▸ Exercise prompt
Pick out every line in the rows below that contains the string "true" and copy each of those lines.

(Stored items)
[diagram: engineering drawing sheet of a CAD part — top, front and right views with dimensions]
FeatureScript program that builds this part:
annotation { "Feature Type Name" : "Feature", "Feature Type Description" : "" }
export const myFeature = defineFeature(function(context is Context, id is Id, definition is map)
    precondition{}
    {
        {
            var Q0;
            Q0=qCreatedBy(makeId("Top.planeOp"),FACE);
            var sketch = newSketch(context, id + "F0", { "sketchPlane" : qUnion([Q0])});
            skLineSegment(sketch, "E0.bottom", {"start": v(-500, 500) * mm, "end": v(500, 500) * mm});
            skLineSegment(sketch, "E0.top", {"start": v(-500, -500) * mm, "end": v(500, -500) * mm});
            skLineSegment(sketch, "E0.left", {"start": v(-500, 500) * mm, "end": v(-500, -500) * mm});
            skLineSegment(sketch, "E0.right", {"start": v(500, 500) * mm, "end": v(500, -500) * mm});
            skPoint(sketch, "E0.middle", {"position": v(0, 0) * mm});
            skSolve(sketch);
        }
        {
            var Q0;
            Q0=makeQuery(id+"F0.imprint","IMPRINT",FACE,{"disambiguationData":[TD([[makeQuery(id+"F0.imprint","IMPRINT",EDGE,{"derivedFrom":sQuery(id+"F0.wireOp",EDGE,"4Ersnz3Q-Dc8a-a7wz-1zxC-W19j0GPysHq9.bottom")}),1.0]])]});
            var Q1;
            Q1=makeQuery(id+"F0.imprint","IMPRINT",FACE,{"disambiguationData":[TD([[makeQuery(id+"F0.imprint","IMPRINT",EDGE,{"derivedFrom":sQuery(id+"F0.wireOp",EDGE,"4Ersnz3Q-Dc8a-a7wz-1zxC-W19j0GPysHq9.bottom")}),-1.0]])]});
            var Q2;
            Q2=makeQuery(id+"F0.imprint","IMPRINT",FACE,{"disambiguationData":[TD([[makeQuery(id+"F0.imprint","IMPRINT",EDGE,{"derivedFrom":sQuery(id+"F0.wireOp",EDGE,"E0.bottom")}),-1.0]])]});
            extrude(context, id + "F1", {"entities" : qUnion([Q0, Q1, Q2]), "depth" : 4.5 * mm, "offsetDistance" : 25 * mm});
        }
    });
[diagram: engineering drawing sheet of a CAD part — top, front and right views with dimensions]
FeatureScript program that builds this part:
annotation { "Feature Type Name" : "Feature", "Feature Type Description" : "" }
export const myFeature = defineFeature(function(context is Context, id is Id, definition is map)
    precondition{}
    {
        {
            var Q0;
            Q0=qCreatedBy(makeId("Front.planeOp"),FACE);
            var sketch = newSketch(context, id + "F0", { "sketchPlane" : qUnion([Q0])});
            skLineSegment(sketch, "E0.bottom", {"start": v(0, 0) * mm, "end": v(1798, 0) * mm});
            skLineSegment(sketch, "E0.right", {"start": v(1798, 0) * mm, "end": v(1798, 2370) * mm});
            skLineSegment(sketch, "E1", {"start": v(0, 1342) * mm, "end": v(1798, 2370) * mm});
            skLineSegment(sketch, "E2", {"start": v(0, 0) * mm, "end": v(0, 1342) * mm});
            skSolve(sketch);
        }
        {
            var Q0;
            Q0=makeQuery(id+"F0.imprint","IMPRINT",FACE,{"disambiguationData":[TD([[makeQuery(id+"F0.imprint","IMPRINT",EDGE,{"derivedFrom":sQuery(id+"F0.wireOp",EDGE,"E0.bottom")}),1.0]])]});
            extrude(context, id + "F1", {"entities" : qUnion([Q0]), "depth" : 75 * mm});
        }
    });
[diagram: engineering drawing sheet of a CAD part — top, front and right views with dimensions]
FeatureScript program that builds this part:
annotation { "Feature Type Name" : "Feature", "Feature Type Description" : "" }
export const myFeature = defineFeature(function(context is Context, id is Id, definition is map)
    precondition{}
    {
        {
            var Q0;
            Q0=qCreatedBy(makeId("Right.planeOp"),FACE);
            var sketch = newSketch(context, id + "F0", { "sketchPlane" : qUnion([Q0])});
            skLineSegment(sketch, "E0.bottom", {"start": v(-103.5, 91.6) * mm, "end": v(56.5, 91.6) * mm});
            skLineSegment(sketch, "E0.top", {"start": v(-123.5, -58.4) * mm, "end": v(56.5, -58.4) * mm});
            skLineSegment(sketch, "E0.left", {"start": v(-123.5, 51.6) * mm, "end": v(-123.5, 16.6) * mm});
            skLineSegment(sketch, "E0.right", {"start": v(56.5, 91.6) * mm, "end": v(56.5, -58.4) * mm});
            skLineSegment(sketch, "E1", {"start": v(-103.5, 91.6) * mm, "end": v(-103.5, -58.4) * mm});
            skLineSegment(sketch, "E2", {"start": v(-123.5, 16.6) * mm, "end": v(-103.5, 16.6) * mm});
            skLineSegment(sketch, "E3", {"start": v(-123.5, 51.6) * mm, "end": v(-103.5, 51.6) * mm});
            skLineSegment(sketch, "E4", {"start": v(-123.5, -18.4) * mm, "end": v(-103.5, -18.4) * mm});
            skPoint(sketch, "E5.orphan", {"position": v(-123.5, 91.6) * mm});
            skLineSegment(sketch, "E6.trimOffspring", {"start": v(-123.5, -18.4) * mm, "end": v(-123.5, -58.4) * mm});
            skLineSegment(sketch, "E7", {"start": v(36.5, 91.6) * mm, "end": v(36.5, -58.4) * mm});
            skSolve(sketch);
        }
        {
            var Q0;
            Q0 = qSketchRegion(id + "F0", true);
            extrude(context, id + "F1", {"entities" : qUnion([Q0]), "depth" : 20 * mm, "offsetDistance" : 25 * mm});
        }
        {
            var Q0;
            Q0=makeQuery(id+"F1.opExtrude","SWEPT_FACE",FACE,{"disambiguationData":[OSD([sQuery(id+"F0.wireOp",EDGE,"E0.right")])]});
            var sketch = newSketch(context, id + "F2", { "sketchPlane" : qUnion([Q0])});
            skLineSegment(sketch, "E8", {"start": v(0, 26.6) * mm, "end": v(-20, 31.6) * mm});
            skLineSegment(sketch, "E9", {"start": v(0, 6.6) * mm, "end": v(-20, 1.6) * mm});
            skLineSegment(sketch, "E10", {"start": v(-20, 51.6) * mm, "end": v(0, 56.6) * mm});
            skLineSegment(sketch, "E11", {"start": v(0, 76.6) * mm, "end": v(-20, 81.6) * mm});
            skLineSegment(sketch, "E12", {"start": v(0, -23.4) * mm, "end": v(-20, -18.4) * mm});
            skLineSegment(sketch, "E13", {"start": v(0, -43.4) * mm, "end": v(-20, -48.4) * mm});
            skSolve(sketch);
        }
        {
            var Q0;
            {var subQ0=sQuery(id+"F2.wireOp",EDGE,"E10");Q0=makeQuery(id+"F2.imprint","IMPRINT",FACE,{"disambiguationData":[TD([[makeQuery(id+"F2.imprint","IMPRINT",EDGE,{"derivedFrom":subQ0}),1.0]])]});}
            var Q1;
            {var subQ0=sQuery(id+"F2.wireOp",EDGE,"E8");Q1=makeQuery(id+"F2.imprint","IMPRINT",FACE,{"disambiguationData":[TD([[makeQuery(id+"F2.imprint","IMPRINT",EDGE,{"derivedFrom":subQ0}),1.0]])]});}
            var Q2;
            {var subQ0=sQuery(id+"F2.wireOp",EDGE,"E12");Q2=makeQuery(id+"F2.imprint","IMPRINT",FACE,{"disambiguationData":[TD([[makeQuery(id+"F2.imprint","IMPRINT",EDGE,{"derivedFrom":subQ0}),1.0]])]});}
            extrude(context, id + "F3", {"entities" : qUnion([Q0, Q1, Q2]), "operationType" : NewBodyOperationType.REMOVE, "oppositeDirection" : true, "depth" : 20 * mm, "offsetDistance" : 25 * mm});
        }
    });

▸ Exercise output
            Q0 = qSketchRegion(id + "F0", true);
            extrude(context, id + "F3", {"entities" : qUnion([Q0, Q1, Q2]), "operationType" : NewBodyOperationType.REMOVE, "oppositeDirection" : true, "depth" : 20 * mm, "offsetDistance" : 25 * mm});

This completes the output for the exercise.